Este párrafo enlaza con una de las filias preferidas de Marcel, la explicación del mundo mediante referentes artísticos (que dicho de otro modo, bien puede significar que la vida imita al arte, o bien que todo lo social es teatro…). Pero a eso ya llegaremos. La tan atractiva clase aristocrática, en la que el espejo masculino es Roberto de Saint-Loup –un Guermantes ‘distinto’ porque así lo desea Marcel-, también tiene sus divisiones. En los volúmenes anteriores, Marcel muestra que aunque a fin de cuentas él procede de familia burguesa, no por ello se siente vinculado socialmente a gente como los Verdurin o los Swann aún a pesar de también buscar su aprobación. Pero las tensiones de la aristocracia existen, aunque sus detalles se nos escapen si no se tiene un fuerte referente histórico francés: […] pude discernir fácilmente hasta en las maneras y en la elegancia de cada uno de ellos la diferencia que había entre ambas aristocracias: la antigua nobleza y la del Imperio.

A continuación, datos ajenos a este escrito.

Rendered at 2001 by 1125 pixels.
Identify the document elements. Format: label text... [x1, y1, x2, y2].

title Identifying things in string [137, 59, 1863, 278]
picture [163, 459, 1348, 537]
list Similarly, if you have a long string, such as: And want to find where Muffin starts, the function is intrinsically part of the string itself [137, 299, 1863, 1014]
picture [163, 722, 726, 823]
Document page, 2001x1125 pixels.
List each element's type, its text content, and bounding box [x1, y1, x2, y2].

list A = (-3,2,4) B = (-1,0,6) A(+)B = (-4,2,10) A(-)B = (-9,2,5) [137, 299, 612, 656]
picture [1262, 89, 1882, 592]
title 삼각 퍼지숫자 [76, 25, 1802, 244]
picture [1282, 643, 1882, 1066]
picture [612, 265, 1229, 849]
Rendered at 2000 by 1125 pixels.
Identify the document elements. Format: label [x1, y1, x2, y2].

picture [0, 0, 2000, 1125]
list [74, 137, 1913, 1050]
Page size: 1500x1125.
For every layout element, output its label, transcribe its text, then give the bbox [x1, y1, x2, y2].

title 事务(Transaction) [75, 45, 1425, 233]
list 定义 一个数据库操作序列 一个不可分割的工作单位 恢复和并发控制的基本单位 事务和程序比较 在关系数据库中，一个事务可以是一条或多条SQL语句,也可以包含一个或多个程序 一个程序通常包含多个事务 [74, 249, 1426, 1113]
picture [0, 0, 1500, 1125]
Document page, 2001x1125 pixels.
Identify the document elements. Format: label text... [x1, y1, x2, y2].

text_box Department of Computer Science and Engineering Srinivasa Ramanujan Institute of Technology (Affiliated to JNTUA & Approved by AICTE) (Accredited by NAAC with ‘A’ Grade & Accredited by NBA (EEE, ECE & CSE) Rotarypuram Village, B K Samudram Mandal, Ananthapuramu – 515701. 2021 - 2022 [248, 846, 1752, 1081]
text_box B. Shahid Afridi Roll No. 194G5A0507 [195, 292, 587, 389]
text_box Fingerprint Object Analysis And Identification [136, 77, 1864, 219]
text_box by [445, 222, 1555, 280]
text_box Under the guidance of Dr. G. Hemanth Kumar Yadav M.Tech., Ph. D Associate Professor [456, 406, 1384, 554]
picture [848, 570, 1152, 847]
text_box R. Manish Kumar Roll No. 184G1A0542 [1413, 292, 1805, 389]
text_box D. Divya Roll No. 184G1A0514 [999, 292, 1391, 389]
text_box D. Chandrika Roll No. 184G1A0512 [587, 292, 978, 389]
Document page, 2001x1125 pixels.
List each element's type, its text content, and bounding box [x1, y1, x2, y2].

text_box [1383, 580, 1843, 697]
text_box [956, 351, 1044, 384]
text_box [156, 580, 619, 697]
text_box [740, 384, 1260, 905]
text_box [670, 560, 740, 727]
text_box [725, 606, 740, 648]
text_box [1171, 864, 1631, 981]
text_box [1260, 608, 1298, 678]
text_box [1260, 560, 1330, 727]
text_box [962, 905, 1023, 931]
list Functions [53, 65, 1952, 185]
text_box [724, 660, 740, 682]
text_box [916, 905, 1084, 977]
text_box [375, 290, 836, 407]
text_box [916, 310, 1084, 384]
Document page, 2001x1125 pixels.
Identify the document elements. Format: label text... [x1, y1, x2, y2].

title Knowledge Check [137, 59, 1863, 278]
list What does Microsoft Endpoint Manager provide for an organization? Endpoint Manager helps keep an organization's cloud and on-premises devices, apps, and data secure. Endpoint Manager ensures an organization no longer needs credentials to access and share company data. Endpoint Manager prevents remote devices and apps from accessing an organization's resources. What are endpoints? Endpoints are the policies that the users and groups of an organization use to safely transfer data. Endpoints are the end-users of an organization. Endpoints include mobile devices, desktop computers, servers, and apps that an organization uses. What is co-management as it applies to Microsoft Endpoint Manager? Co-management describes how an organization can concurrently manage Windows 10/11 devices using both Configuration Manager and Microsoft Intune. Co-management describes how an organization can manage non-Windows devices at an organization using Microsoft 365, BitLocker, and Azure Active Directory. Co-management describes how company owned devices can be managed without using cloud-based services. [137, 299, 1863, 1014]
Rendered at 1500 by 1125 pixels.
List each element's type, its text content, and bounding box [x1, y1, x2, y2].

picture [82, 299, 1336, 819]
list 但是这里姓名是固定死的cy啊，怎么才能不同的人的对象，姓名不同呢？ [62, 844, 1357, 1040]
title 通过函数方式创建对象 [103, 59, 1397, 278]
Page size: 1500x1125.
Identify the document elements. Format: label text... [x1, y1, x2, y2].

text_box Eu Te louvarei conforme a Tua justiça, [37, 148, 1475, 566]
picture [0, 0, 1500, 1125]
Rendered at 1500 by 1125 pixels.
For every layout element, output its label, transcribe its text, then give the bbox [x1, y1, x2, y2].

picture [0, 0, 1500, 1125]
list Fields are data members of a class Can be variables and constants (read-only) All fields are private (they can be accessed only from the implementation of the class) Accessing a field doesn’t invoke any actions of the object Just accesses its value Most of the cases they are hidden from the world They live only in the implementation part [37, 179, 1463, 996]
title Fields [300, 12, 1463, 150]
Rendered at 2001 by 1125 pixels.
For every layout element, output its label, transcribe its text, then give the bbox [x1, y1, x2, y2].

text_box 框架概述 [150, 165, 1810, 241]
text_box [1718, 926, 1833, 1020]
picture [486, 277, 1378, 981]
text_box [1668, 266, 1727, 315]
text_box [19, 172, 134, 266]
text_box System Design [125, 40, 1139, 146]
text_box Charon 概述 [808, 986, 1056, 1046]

No se olvida Marcel del fino humor de contraste social. Al humor de Guermantes me permitiré definirlo como ‘humor bartualiano’, si al poseedor de este apellido no le importa. Este chiste termina esta entrada incompleta de hoy, que obviamente continuará:

Ser gran señora es jugar a la gran señora; es decir, por una parte jugar a la sencillez. Es un juego que sale extremadamente caro, tanto más cuanto que la sencillez no encanta sino a condición de que los demás sepan que podríais no ser sencillos; es decir, que sois riquísimos.